PROMPT A:
Show every line of the records below that contains the word "Nhất", copying each line in full.

PASSAGE TO READ:

Wednesday, March 29, 2006

In Search of Lost Time

Sorry if I’ve been a bit quiet for your liking. I knew that I’d stopped blogging, but I got the reasons behind it all wrong.

I thought it was because I was all upset about losing all my stories and documents from my computer, and I thought that I just wasn’t ready to blog while I got myself back on my writing feet. It is true that it has been taking a while to get back into the writing, as anyone who has sat down in front of a blank screen to begin their masterpiece would understand. But that wasn’t the reason why I stopped blogging.

The reason why I stopped blogging was because I momentarily stopped reading Proust in order to read Shantaram, an amazingly true story that was given to me for Christmas by my brother Paul. I highly recommend Shantaram to anyone who is after a massively ripping yarn. But I recommend Proust to anyone who wants inspiration to update their blog. I am, in fact, harbouring a secret theory that In Search of Lost Time was one of the earliest forms of paper-based blog. There is work to be done on that theory, but as I’m only up to the second book in the series I am just thankful that at my current rate of reading, that gives me, oh, many more years of happy blogging to come.

(Data excerpts)
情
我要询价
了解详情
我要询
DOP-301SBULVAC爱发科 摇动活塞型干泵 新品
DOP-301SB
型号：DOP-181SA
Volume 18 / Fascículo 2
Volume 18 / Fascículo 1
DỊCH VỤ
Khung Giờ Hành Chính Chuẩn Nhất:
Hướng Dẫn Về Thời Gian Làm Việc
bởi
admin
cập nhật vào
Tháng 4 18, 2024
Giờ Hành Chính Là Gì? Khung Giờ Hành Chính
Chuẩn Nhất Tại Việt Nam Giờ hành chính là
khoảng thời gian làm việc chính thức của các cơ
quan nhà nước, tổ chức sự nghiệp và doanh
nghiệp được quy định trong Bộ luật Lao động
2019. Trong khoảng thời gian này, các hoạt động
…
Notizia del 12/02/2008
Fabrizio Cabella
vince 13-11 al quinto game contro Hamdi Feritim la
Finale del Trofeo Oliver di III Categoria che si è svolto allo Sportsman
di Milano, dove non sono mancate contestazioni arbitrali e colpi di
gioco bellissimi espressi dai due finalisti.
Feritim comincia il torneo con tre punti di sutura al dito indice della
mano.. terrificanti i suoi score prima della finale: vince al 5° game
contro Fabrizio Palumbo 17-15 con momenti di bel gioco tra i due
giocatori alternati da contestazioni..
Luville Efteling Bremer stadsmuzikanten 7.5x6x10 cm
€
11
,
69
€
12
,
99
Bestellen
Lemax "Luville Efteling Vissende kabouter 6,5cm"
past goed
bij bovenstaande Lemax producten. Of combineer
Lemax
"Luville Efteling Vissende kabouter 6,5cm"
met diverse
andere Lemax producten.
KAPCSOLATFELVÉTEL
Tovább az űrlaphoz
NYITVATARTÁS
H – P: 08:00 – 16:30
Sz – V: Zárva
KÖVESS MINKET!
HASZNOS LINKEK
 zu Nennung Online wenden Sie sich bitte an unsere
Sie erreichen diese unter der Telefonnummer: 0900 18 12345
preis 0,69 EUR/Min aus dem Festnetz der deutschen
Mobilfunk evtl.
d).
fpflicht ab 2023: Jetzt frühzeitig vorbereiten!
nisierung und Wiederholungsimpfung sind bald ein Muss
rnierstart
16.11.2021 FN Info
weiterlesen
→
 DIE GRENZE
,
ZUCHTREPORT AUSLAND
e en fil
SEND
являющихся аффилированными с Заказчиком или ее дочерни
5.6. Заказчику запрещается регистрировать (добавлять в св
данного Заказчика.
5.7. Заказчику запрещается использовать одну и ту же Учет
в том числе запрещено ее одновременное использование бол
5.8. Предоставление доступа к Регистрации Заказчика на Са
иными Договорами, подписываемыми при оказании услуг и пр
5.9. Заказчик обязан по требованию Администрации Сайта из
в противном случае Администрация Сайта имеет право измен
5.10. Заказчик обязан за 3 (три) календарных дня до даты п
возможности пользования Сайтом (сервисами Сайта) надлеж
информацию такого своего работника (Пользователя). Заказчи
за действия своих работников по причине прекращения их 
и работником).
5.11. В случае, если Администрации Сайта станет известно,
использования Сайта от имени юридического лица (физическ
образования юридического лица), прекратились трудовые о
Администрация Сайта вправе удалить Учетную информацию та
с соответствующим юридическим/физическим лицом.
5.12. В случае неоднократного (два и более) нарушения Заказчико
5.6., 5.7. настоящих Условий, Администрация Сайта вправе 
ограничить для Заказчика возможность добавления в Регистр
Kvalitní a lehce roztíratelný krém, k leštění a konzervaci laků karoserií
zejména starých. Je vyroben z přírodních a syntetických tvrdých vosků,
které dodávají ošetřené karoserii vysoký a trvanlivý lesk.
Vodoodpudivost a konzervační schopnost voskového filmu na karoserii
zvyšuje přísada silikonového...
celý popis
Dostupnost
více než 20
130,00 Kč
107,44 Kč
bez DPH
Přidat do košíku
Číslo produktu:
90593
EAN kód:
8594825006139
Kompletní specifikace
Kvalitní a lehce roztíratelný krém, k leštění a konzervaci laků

PROMPT B:
In the blog post above, which book did the writer's brother Paul give as a Christmas gift?

ANSWER SPACE A:
Khung Giờ Hành Chính Chuẩn Nhất:
Chuẩn Nhất Tại Việt Nam Giờ hành chính là

ANSWER SPACE B:
Shantaram.